Mitt Romney's campaign team claimed yesterday that election wins in six out of 10 US states on "Super Tuesday" mean none of his rivals for the Republican presidential nomination can beat him.
But the propaganda blast, made in memos, briefings to reporters and TV appearances, was countered by hand-wringing from the conservative wing of the party. Critics asked why Mr Romney did not perform more convincingly, losing three states to Rick Santorum and one to Newt Gingrich.

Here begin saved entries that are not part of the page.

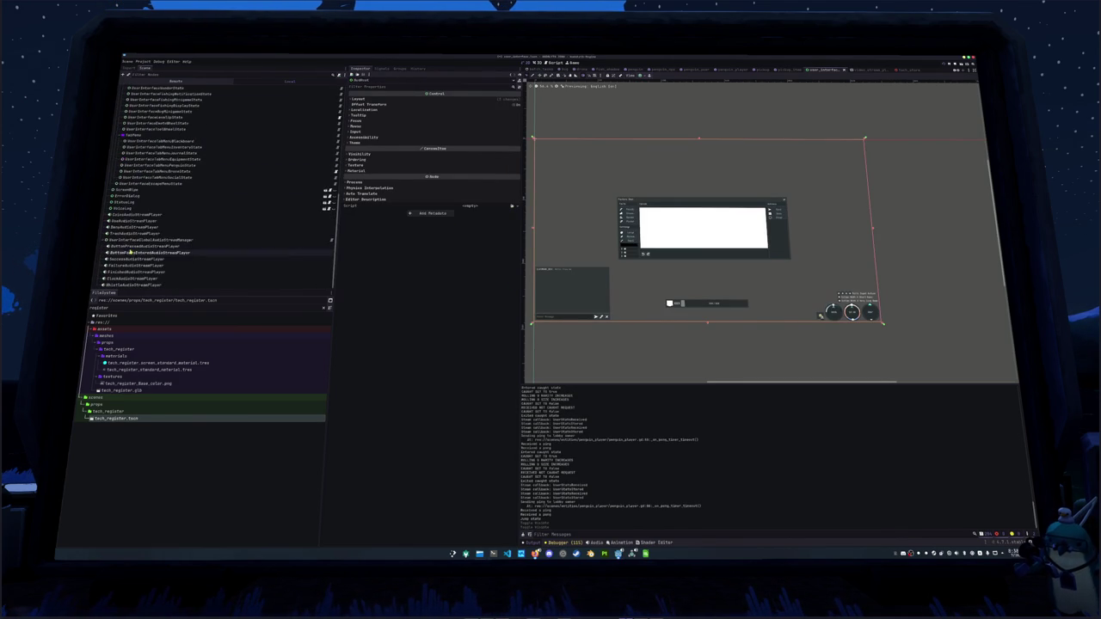
# Flip between the VoiceLog and StatusLog nodes to compare them.
pyautogui.click(124, 208)
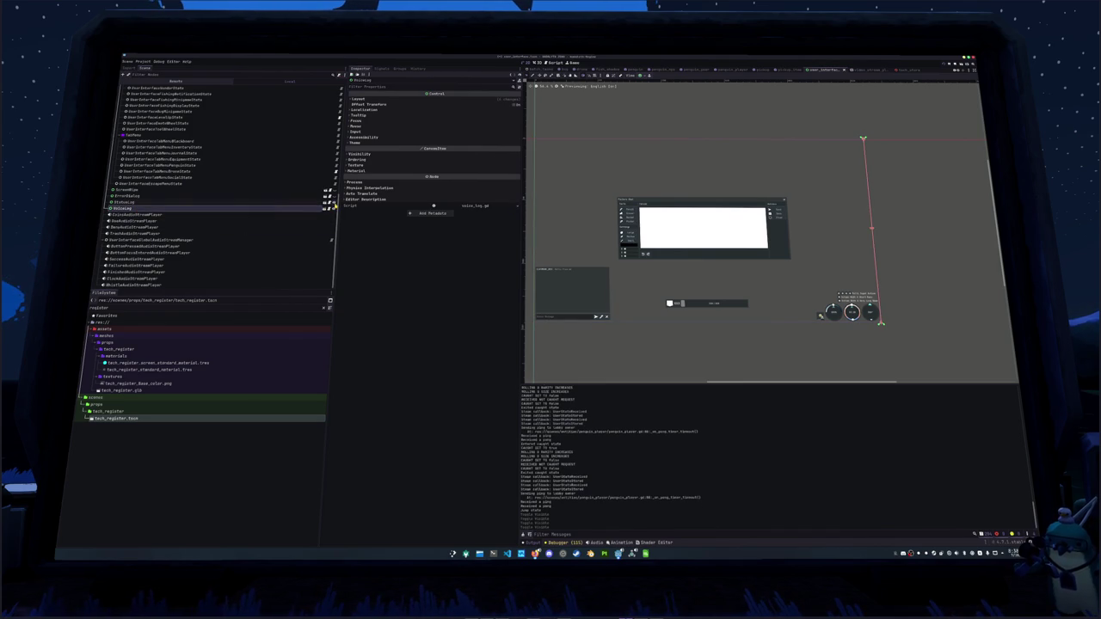
pyautogui.click(289, 204)
pyautogui.click(289, 210)
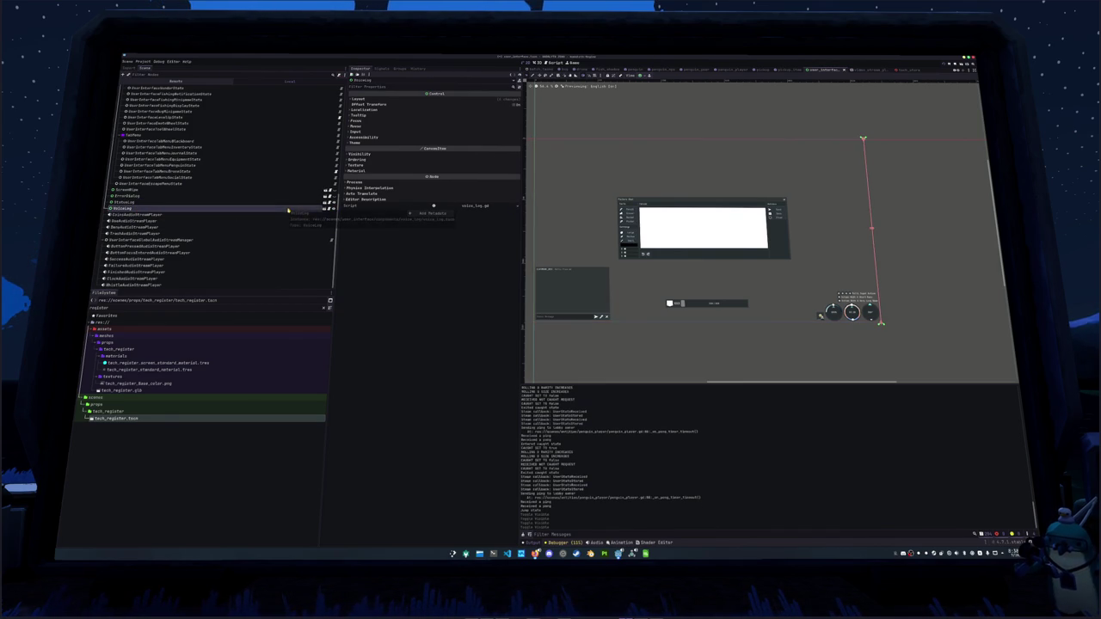
pyautogui.click(289, 204)
pyautogui.click(289, 209)
pyautogui.click(289, 204)
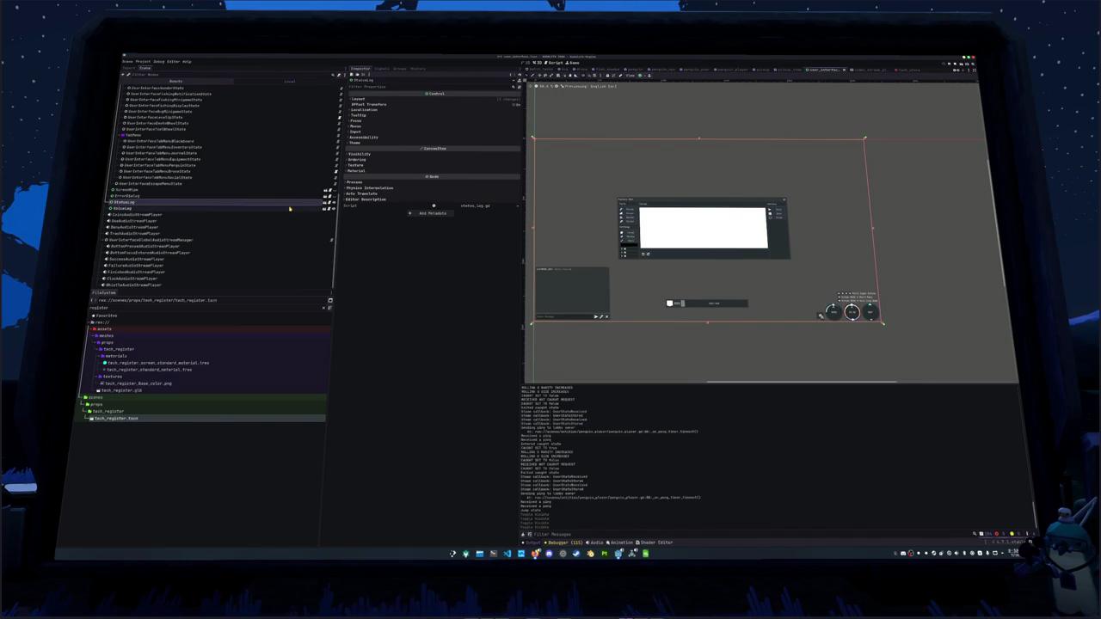
pyautogui.click(289, 208)
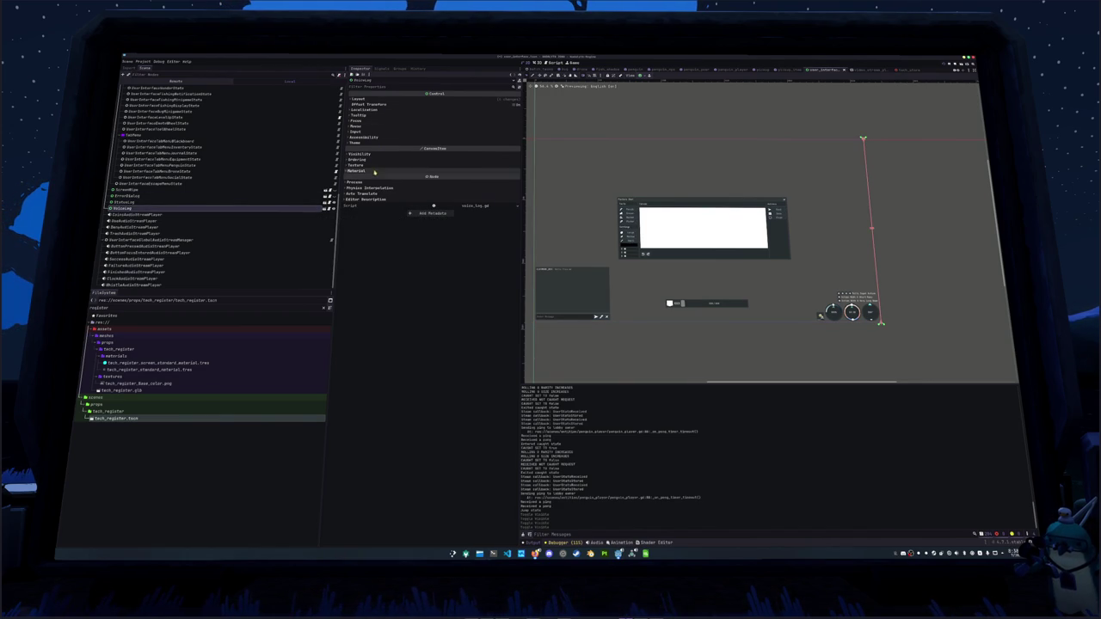
# Compare StatusLog's and VoiceLog's Mouse settings, then open the VoiceLog scene in its own tab.
pyautogui.click(227, 201)
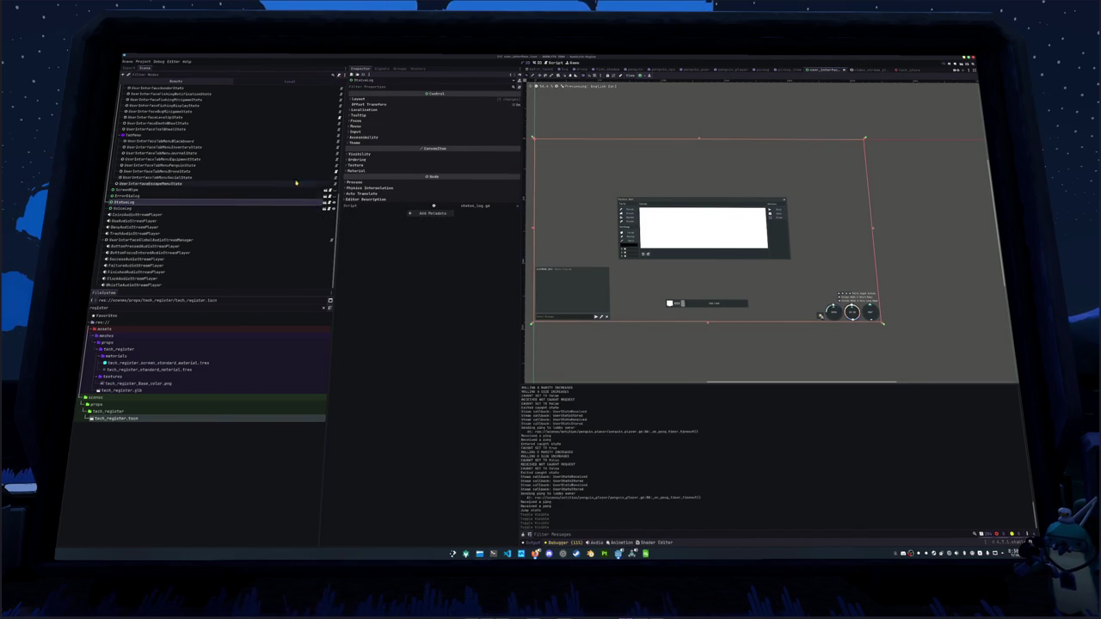
pyautogui.click(357, 127)
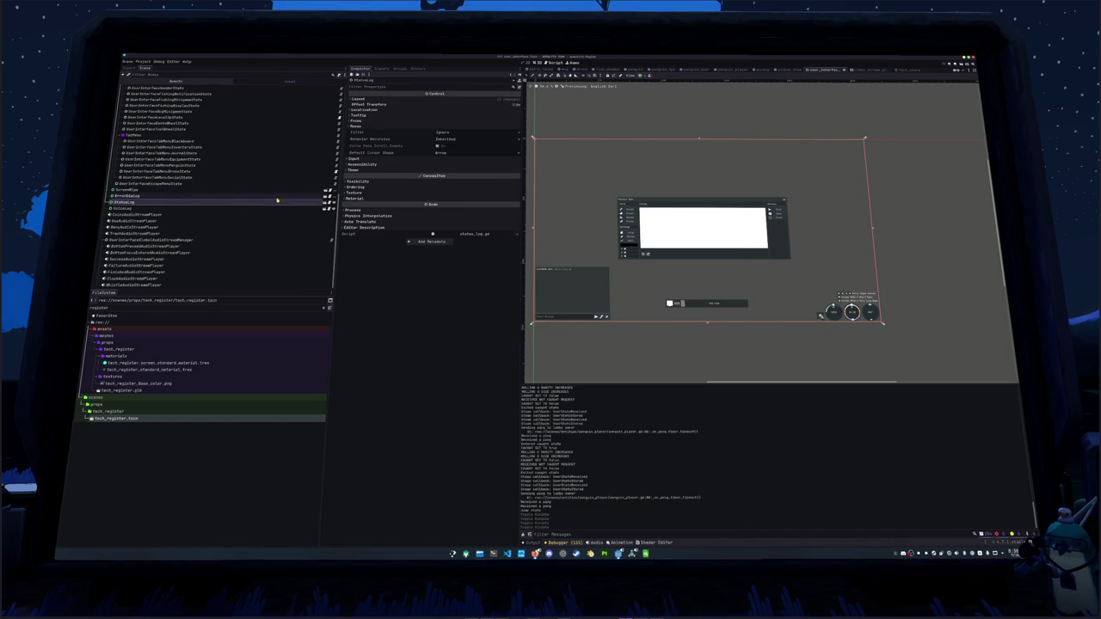
pyautogui.click(268, 208)
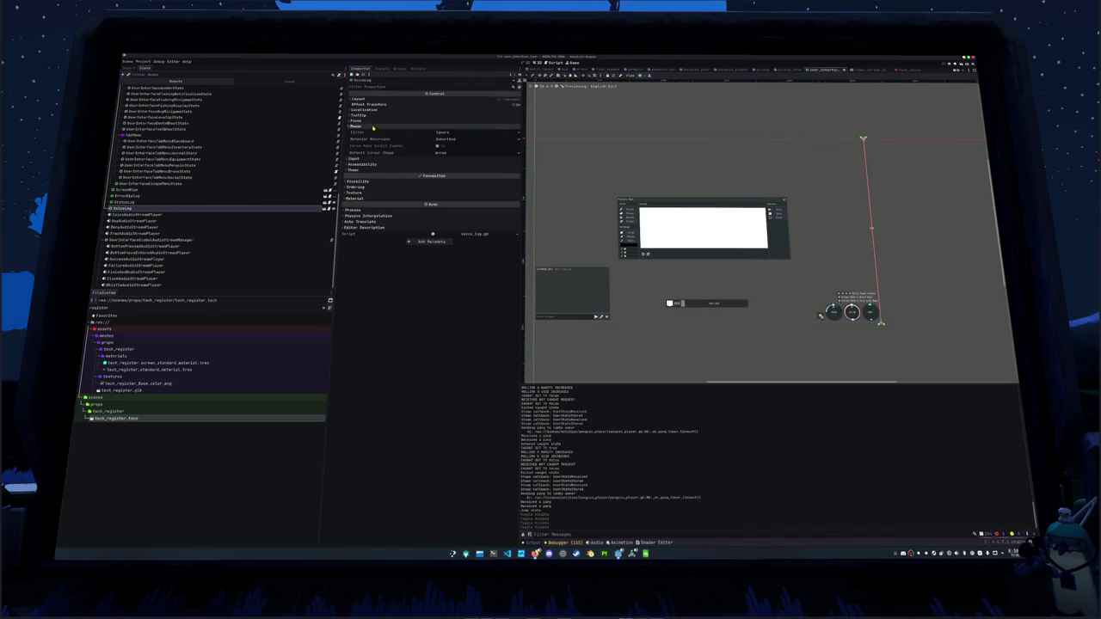
pyautogui.click(314, 202)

It was Mr Romney's narrow win in the key state of Ohio that sparked the most debate. While a loss there would been far more serious, the fact that he found himself eking out a 1 per cent poll margin over Mr Santorum after outspending him by at least four-to-one raised familiar questions about his candidacy. Why does he seem unable to seal the deal? Where was the knockout punch?
"He may have the math[s] but he has lost the momentum," said Robert Zimmerman, of the opposition Democratic Party's national committee.
Dan Schnur, a Republican, said: "The good news for Romney is that he is still the front-runner. The bad news is that the doubts about his candidacy are only going to grow stronger."
If there was urgency in Camp Romney's messages it was also because the next stretch looks rocky. Caucus voting in Kansas on Saturday, followed by contests in Alabama and Mississippi next week, offer fresh openings for Mr Santorum, who is calling himself the only viable alternative to Mr Romney. Illinois, voting on 20 March, is also a state where Mr Romney might trip up.
Mr Romney, pictured, now leads the field with 415 delegates committed to backing him at the national Republican convention in August. A candidate needs 1,144 delegates to win the party's nomination and go on to challenge Barack Obama in November's election. Mr Santorum has 176 delegates, Newt Gingrich has 105 and Ron Paul has 47.